═════ Dataset ═════

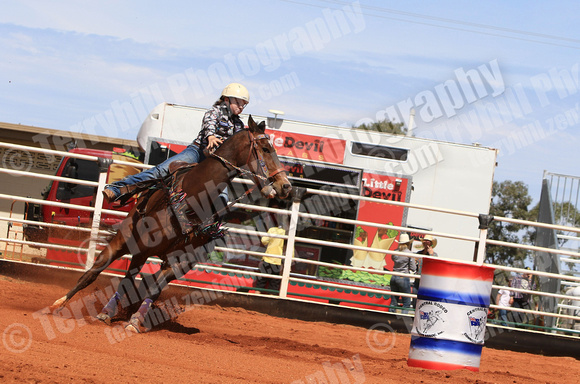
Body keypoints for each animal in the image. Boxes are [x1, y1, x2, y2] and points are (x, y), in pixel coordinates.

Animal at [50, 115, 292, 332]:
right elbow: (110, 276)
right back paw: (69, 304)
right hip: (127, 240)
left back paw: (110, 311)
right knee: (100, 271)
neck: (191, 198)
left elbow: (153, 289)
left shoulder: (179, 261)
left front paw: (135, 322)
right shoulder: (137, 245)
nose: (286, 186)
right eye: (266, 149)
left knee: (133, 279)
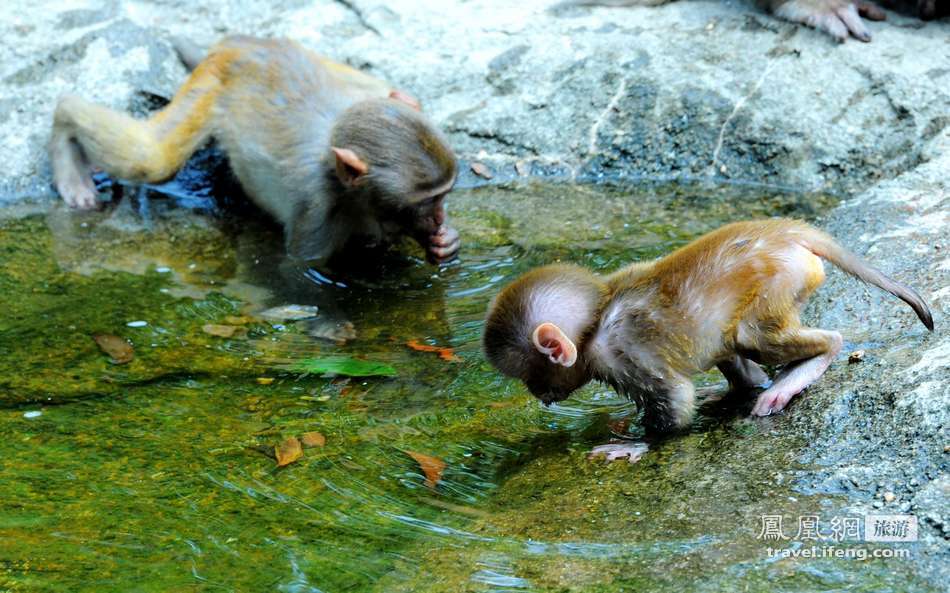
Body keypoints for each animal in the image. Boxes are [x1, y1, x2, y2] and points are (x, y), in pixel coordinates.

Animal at [50, 36, 462, 266]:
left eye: (444, 196)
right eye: (429, 200)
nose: (439, 217)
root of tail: (245, 44)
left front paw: (443, 243)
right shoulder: (315, 207)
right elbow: (306, 273)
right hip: (211, 83)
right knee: (151, 159)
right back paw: (65, 129)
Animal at [488, 220, 932, 460]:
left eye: (529, 375)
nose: (539, 395)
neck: (594, 323)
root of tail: (781, 230)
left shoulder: (625, 354)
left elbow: (675, 399)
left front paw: (638, 442)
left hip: (783, 278)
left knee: (753, 335)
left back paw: (803, 368)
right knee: (732, 347)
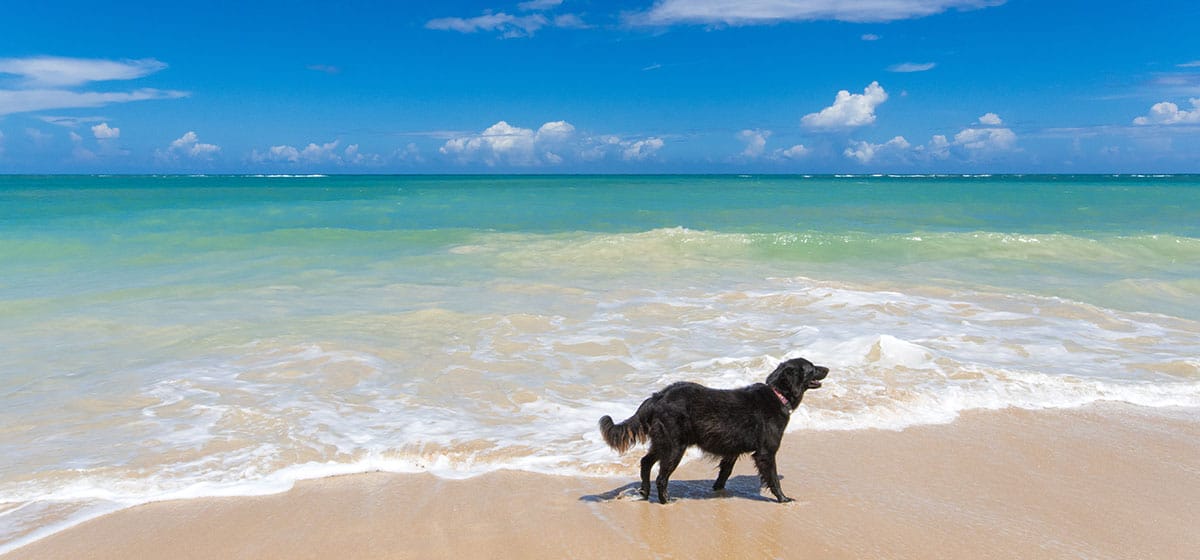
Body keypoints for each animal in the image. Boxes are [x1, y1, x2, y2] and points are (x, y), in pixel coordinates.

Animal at [597, 359, 830, 503]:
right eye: (811, 368)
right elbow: (772, 478)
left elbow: (724, 473)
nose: (827, 368)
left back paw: (645, 492)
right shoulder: (766, 452)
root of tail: (658, 397)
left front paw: (718, 491)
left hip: (662, 442)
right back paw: (666, 501)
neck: (777, 394)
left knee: (645, 463)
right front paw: (783, 499)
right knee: (661, 478)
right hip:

═════

### The task
Please go through the data above and copy each line that has the word "elbow".

### Response to the task
right elbow: (110, 276)
left elbow: (153, 289)
right elbow: (306, 273)
left elbow: (675, 399)
right elbow: (772, 478)
left elbow: (724, 473)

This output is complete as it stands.